_Problem requirements_
Reproduce the passage of the moth pheromone article from "Some live for" up to and including "scientists for decades.", keeping every word and punctuation mark unchanged.

_Given passage_
________________
Sexual attraction between humans is a complicated dance. It involves style, flair and a certain suave to make the movement complete. And adding even more intricacies to the already convoluted process — every person enjoys their own dance style.
Some live for the flighty quick step, chasing after their partners in emotional bursts. Others enjoy the slow lyrical jazz, full of sensuality. And even more want the rigid tango, trapped in a whirlwind of passion. It often seems miraculous to find two people whose timing, speed and style match in elegant movement.
Luckily for moths, and many other species, reproduction isn’t nearly as difficult of a selection process. Rather than creating a perilous system including everything from movement to appearance to intelligence, moths rely simply on chemical signals called pheromones. But a moth’s current genetic code has taken millions of years of evolution to reach where it is today — and the details of how pheromones evolved from one species into thousands has puzzled scientists for decades.
But an inter-disciplinary study on campus delved into this complex world of moth reproductive attraction. A group of professors used genetics and entomology to investigate moth pheromones.
“Pheromones as a group is the communication within the species,” Astrid Groot, a professor of entomology, said. “Allomones is the communication between species.”
Pheromones are most often recognized as sexual, and although they do refer to other communications between specimens, arguably the most important and at the center of this study, are sexual pheromones.
To explain the complexity of the moth pheromone situation, Fred Gould, a professor of entomology, contrasted with the evolution of changing colors of Melanic Moths.
“[Melanic moths] fly at night, but during the day they rest on the bark of trees. And years ago the bark of trees in England was a light silvery color so the moths evolved in color to blend in perfectly with the tree so birds couldn’t find them,” Gould said. “And then came industrialization, so all the soot came from the factories covering everything in black, and this moth would land on the tree and stick out like a sore thumb. And so the birds would feed on it. Well, those moths ended up having a genetic mutation making them darker in color, making it harder for birds to find them, and then the entire population became darker.”
This example follows natural selection by a species morphing for survival. But by changing their pheromones female moths can actually hinder their attractiveness for reproduction, creating what Gould refers to as an “evolutionary valley.”
“In changing the pheromone blend both the female and male have to evolve, and the first to do so is at a disadvantage,” Gould said. “We call this an evolutionary valley, where on a peak they communicate and then they have to go through the valley to reach the other peak with a new pheromone and a new response.”
Gould relates this as an exercise in evolution versus intelligent design because the pathway to a complex result is very different.
“It’s this idea that you have irreducible complexity — that you look at things that are very complicated like your eye — and your quick response may be that it’s not evolutionary because it’s too complex,” Gould said. “It’s not like the Melanic moths. When studying the evolution of complex traits researchers must look at each system very carefully to find the key factors that enable evolution.”
The study by Groot, Gould and Coby Schal, also an entomology professor, looked closely for the key factors that could explain evolution of these moth pheromones using two species: Heliothis subflexa and Heliothis virescens.
The moths are kept in various stages in a Method Road Lab.
The tiny larva feed in tiny plastic cups in a room labeled “baby room” on a sign with pastel letters and pictures of rocking horses. Down the hall is the much racier “mating room” designated by pictures of black lingerie and alcoholic beverages — not that martinis would change their situation of pheromones and plastic containers.
Inside the lab, H. subflexa females are backcrossed to breed females lacking three acetates identified for attracting mates.
“In moths the sexual attractant chemical blends are most important because they are night flying,” Groot said. “They [essentially] have no ears and very limited hearing but they have antennas very adapted to smell. Only one [pheromone] molecule is needed for attraction.”
The results of negating three important compounds in H. subflexa females surprised everyone, because not only were they less attractive to their own males, but male H. virescens became attracted to them.
This cross-species attraction can be a very large problem because it creates sterile males and females with problems laying eggs as well as other issues. And since H. subflexa females usually have three rounds of offspring, mating with the wrong species can reduce fertile young by 23 percent, according to Groot
The females found a way to adapt, altering their pheromones in a way that would make them very unattractive to other species — even though this also results in being less attractive to their own species. And once the females have changed, a mutation in the males unites the species together once again, Groot explained.
“In one sense we can look at this as a story about pheromones,” Gould said. “But in another sense it’s much deeper about how complicated behaviors evolve.”
________________
Chart tasks with short answers
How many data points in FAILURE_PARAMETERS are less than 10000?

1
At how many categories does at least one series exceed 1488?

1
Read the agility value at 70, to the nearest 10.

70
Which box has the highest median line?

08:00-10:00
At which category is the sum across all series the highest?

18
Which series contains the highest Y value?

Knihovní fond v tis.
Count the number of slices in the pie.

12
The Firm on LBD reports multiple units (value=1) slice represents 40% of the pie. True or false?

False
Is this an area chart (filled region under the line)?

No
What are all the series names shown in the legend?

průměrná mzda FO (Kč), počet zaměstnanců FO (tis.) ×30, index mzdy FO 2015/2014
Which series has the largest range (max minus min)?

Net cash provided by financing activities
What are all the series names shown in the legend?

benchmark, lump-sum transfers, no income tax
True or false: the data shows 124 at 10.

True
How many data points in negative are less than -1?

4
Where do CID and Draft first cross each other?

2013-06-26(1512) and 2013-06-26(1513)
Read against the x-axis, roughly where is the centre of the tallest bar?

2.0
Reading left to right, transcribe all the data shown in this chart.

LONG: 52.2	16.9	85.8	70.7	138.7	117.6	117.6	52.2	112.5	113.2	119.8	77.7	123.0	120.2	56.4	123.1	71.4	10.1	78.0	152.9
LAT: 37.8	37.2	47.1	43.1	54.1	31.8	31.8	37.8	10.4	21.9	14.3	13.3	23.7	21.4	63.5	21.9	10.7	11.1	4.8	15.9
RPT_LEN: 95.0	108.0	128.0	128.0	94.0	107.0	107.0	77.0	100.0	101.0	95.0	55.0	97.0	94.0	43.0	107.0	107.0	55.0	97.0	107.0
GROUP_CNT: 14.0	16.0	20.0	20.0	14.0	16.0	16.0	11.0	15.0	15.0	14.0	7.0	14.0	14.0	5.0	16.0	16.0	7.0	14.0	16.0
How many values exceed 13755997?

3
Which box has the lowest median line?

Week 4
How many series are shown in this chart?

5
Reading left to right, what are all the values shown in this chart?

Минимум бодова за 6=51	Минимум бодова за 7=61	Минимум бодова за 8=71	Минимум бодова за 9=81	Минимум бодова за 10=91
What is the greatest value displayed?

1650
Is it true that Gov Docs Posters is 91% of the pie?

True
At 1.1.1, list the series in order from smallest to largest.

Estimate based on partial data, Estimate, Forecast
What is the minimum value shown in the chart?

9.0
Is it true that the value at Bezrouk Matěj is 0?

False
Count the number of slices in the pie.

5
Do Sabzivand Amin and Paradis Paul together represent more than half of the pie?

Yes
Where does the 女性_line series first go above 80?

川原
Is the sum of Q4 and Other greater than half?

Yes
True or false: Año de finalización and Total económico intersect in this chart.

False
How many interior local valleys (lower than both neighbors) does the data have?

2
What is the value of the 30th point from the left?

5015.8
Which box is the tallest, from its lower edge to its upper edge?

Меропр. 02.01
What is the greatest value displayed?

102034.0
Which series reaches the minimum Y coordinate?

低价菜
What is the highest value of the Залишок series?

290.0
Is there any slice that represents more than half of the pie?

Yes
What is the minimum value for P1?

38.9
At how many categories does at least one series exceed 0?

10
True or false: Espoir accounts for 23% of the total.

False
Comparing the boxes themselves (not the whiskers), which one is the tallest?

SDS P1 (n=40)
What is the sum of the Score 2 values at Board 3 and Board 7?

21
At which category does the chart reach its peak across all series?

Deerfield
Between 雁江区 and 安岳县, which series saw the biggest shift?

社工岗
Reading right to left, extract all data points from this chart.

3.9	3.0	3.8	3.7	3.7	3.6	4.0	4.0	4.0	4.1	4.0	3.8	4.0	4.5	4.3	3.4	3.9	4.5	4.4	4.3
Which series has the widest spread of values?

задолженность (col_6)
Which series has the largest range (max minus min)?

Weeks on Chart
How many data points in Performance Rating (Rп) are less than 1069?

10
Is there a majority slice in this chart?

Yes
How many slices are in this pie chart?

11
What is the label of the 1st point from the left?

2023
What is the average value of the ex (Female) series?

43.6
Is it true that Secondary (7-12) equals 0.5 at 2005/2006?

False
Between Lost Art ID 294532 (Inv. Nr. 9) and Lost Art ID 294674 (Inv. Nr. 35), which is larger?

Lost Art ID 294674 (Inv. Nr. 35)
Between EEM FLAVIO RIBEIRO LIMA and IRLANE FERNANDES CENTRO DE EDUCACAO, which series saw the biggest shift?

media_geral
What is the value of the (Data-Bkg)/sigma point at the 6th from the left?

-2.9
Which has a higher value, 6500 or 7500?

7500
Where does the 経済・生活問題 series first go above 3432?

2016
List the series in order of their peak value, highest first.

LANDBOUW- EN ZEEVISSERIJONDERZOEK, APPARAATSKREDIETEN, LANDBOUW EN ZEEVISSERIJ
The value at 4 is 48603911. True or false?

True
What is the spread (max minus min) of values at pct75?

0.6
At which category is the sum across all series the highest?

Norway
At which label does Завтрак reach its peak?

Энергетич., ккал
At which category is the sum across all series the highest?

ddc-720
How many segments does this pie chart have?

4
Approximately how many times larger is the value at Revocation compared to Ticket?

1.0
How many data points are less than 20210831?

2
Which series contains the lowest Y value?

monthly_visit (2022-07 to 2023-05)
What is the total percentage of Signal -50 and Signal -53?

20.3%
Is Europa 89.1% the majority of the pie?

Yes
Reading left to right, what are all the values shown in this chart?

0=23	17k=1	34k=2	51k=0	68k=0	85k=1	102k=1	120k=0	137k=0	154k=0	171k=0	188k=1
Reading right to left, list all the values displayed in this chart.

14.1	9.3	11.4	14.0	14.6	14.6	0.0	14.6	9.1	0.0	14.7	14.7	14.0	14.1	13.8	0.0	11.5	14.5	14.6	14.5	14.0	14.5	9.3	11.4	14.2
________________
_Your solution_
Some live for the flighty quick step, chasing after their partners in emotional bursts. Others enjoy the slow lyrical jazz, full of sensuality. And even more want the rigid tango, trapped in a whirlwind of passion. It often seems miraculous to find two people whose timing, speed and style match in elegant movement.
Luckily for moths, and many other species, reproduction isn’t nearly as difficult of a selection process. Rather than creating a perilous system including everything from movement to appearance to intelligence, moths rely simply on chemical signals called pheromones. But a moth’s current genetic code has taken millions of years of evolution to reach where it is today — and the details of how pheromones evolved from one species into thousands has puzzled scientists for decades.